Make sure to engage with your audience before the event, during the event, and, most importantly, after the event. If your product can be used throughout the process, that’s even better. Zula is a messaging app so, for us, it was a no-brainer to use it. Anyone who attended the conference could speak to me, the other Zula team members, or anyone else in the room using Zula. People loved that and the engagement was through the roof!

If the event ends and you don’t continue the conversation with the people who attended your event, you just missed out on a tremendous opportunity. Send a thank you email with all the sessions attached as videos or even the actual PowerPoint presentations. Ask the speakers for their presentations after you thank them by email. (Don’t forget those thank you messages!)

Ask them for feedback, positive or negative. Ask them what they were missing at the event. Ask them about the food!

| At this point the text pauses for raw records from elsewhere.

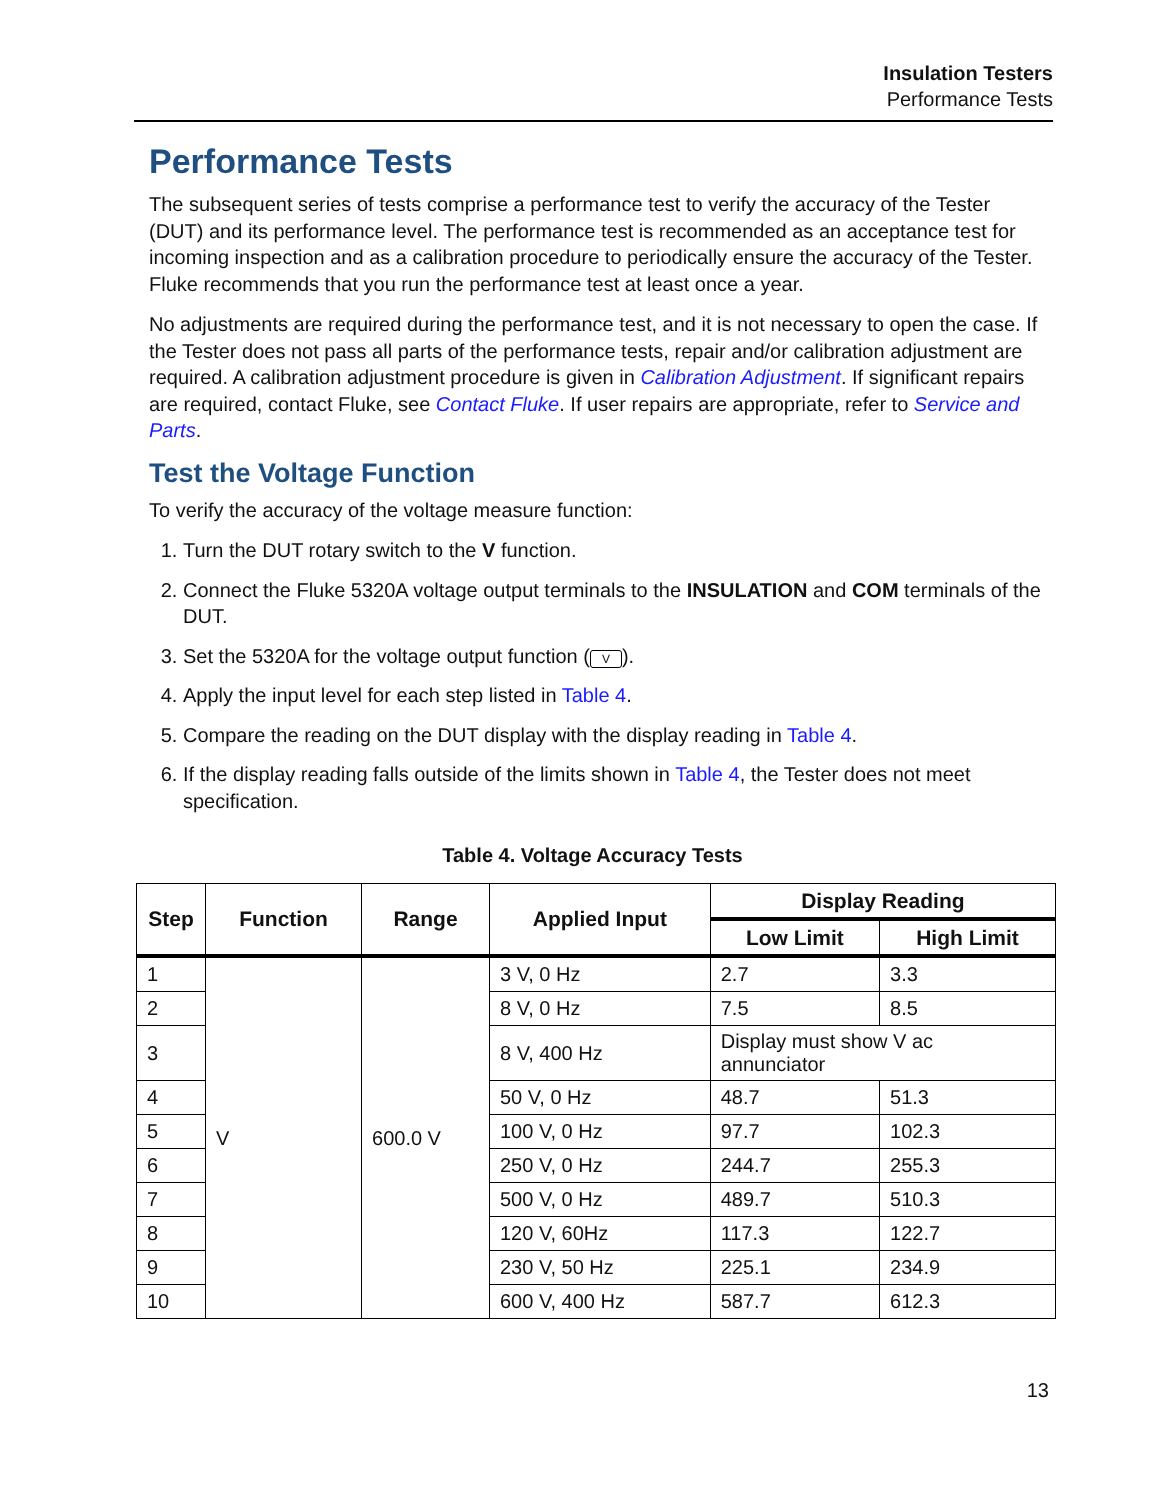Insulation Testers
Performance Tests
Performance Tests
The subsequent series of tests comprise a performance test to verify the accuracy of the Tester (DUT) and its performance level. The performance test is recommended as an acceptance test for incoming inspection and as a calibration procedure to periodically ensure the accuracy of the Tester. Fluke recommends that you run the performance test at least once a year.
No adjustments are required during the performance test, and it is not necessary to open the case. If the Tester does not pass all parts of the performance tests, repair and/or calibration adjustment are required. A calibration adjustment procedure is given in Calibration Adjustment. If significant repairs are required, contact Fluke, see Contact Fluke. If user repairs are appropriate, refer to Service and Parts.
Test the Voltage Function
To verify the accuracy of the voltage measure function:
1. Turn the DUT rotary switch to the V function.
2. Connect the Fluke 5320A voltage output terminals to the INSULATION and COM terminals of the DUT.
3. Set the 5320A for the voltage output function (V).
4. Apply the input level for each step listed in Table 4.
5. Compare the reading on the DUT display with the display reading in Table 4.
6. If the display reading falls outside of the limits shown in Table 4, the Tester does not meet specification.
Table 4. Voltage Accuracy Tests
| Step | Function | Range | Applied Input | Display Reading | |
| --- | --- | --- | --- | --- | --- |
| | | | | Low Limit | High Limit |
| 1 | V | 600.0 V | 3 V, 0 Hz | 2.7 | 3.3 |
| 2 | | | 8 V, 0 Hz | 7.5 | 8.5 |
| 3 | | | 8 V, 400 Hz | Display must show V ac annunciator | |
| 4 | | | 50 V, 0 Hz | 48.7 | 51.3 |
| 5 | | | 100 V, 0 Hz | 97.7 | 102.3 |
| 6 | | | 250 V, 0 Hz | 244.7 | 255.3 |
| 7 | | | 500 V, 0 Hz | 489.7 | 510.3 |
| 8 | | | 120 V, 60Hz | 117.3 | 122.7 |
| 9 | | | 230 V, 50 Hz | 225.1 | 234.9 |
| 10 | | | 600 V, 400 Hz | 587.7 | 612.3 |
13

I mean, who doesn’t have a strong opinion about food?

Once you are maxed out on engagement and you begin to get the feeling that you may be annoying some people, then send that one more message letting people know that they should prepare themselves for next year’s event, which will blow this one out of the water (and will of course include all their feedback).

Then go back to your original document with the goals and strategy for this conference and put a little check near the item called “build an engaged audience and establish our name as an authority in our space!”

Kudos on executing a great marketing initiative, now get back to building the company!